» **引用段落**:
····················
1. 概述

阿利新藍，也叫愛茜藍、阿爾新藍等，英文原名Alcian blue，是一種陽離子染料，對酸性粘液物質具有很強的特異性，是對酸性粘多糖進行染色時最具特異性的染料。染料分子與酸性基團形成鹽鍵，利用染料的不同pH及不同電解質濃度，可區分酸性多糖物質的類別。

在這里介紹這一冷門染色劑是因為，大家在實驗室中最常用的電泳技術SDS-PAGE在跑完以后通常都要對蛋白進行染色以可視化。

眾所周知，蛋白質廣泛具有轉錄后修飾，糖基化是其中一種，而糖蛋白在生物組織中廣泛存在，對信號轉導具有重要意義。而這一轉錄后修飾在做WB實驗時經常會影響條帶的預期位置與分子量等重要信息。

常用的蛋白質染色法考馬斯亮藍和銀染對糖蛋白檢測效果并不好，高度糖基化的糖蛋白由于糖鏈干擾銀離子結合，會導致染色效果弱，靈敏度低，甚至無法檢測。這也是各位同學在WB實驗中遇到各種玄學的原因之一。

雖然有傳統的PAS染色法，采用Schiff堿反應檢測糖蛋白，其靈敏度也不夠高。因此，對具有糖基化修飾的蛋白進行改良的特異性染色很有必要。

在此介紹PAS-AB染色法的進一步改良，即過碘酸Schiff-阿利新藍聯用，并輔以銀染增強染色效果。
····················
» **已知資訊**:

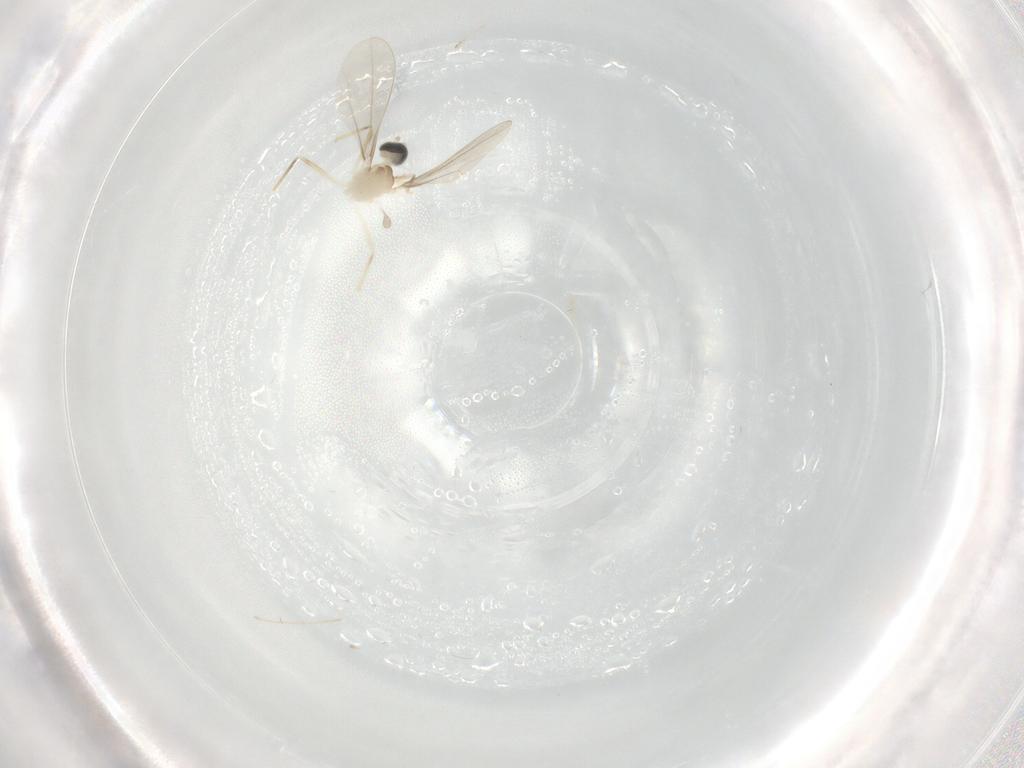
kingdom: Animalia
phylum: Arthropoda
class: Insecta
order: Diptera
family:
····················
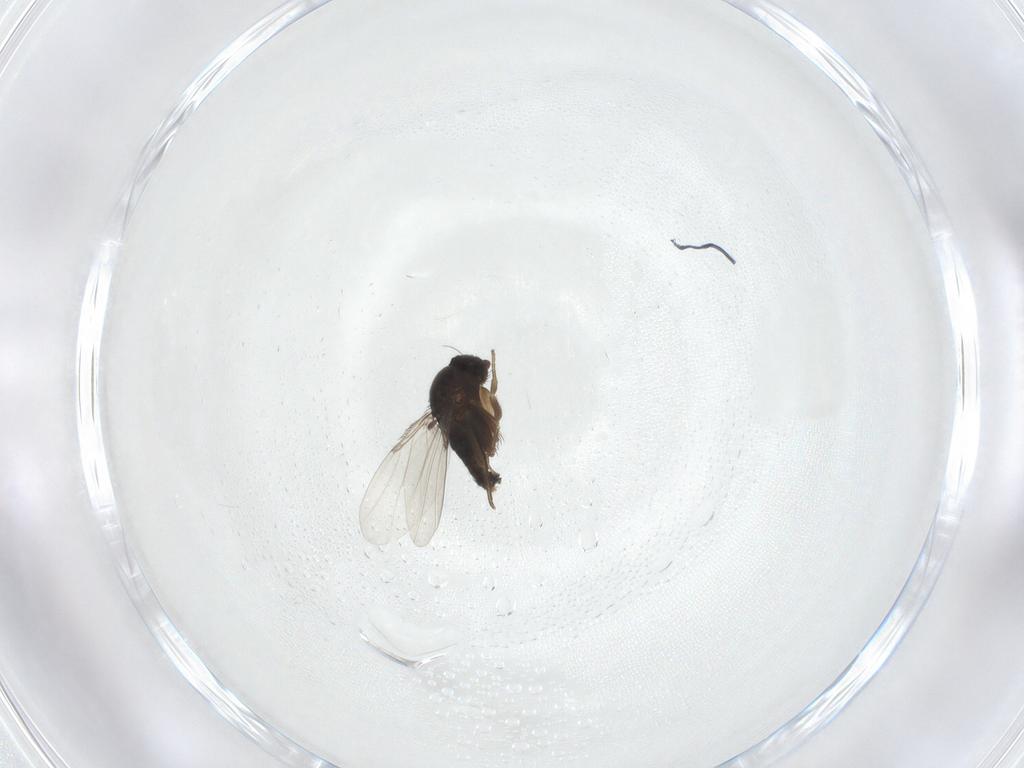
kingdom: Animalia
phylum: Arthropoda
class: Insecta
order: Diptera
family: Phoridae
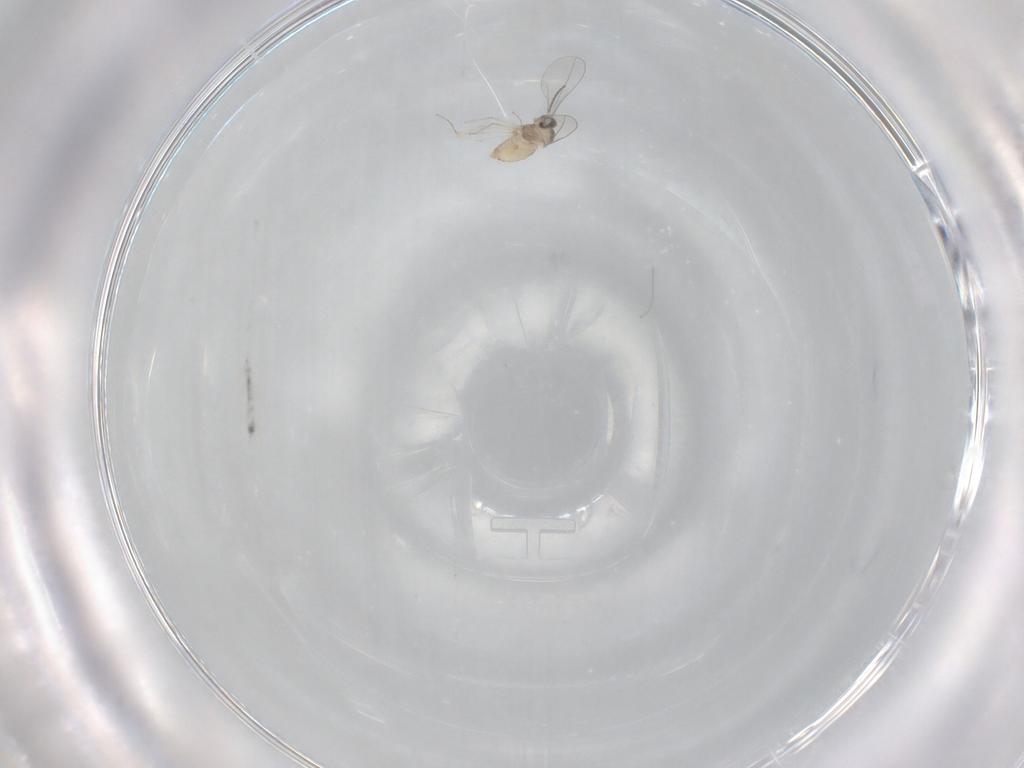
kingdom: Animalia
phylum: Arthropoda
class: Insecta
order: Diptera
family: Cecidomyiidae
····················
» **任務 1**:
請一字不改地摘錄這篇阿利新藍染色介紹中從「眾所周知，蛋白質廣泛具有轉錄」到「驗中遇到各種玄學的原因之一。」的那一段。
» **任務 2**:
請從這篇阿利新藍染色介紹的最後一句之後接著往下寫。

» **作答內容 1**:
眾所周知，蛋白質廣泛具有轉錄后修飾，糖基化是其中一種，而糖蛋白在生物組織中廣泛存在，對信號轉導具有重要意義。而這一轉錄后修飾在做WB實驗時經常會影響條帶的預期位置與分子量等重要信息。

常用的蛋白質染色法考馬斯亮藍和銀染對糖蛋白檢測效果并不好，高度糖基化的糖蛋白由于糖鏈干擾銀離子結合，會導致染色效果弱，靈敏度低，甚至無法檢測。這也是各位同學在WB實驗中遇到各種玄學的原因之一。

» **作答內容 2**:
圖源：AB-PAS染色-四川賽因斯特生物科技有限公司

2. 染色原理

使用高碘酸氧化糖蛋白，以避免阿利新藍單染糖蛋白顯色微弱；

使用阿利新藍與氧化的糖蛋白結合以顯示糖蛋白；

由于阿利新藍對非糖基化蛋白的銀染沒有負面影響，使用銀染對非糖基化蛋白進行染色，如此操作后，糖基化和非糖基化的蛋白質均被染色。

染色優勢：

可以檢測SDS凝膠中納克濃度的高度糖基化蛋白，適用于濃度很低的混合樣品及少量純樣品中的糖蛋白檢測。

3. 實驗材料

固定液：10%(v/v)三氯醋酸水溶液

洗滌液：Ⅰ，25%(v/v)甲醇，10%(v/v)醋酸；Ⅱ，10%(v/v)甲醇，5%(v/v)醋酸；Ⅲ，5%(v/v)醋酸

氧化液：1%(w/v)高碘酸

還原液：0.5%(w/v)焦亞硫酸鉀

染色液：0.125%(w/v)愛茜藍溶于洗滌液Ⅰ，使用前需過濾

光敏處理液：5%(v/v)戊二醛，現用現配

顯影儲液：2.5%(w/v)碳酸鈉

銀液：0.4%(w/v)硝酸銀，現用現配

顯影液：向顯影儲液中加入甲醛至終濃度為0.013%(v/v)，現用現配

終止液：10%(v/v)的醋酸、10%(v/v)甘油

4. 染色步驟

電泳結束后，將凝膠轉移到帶蓋培養皿中，加入固定液，于30℃固定10 min。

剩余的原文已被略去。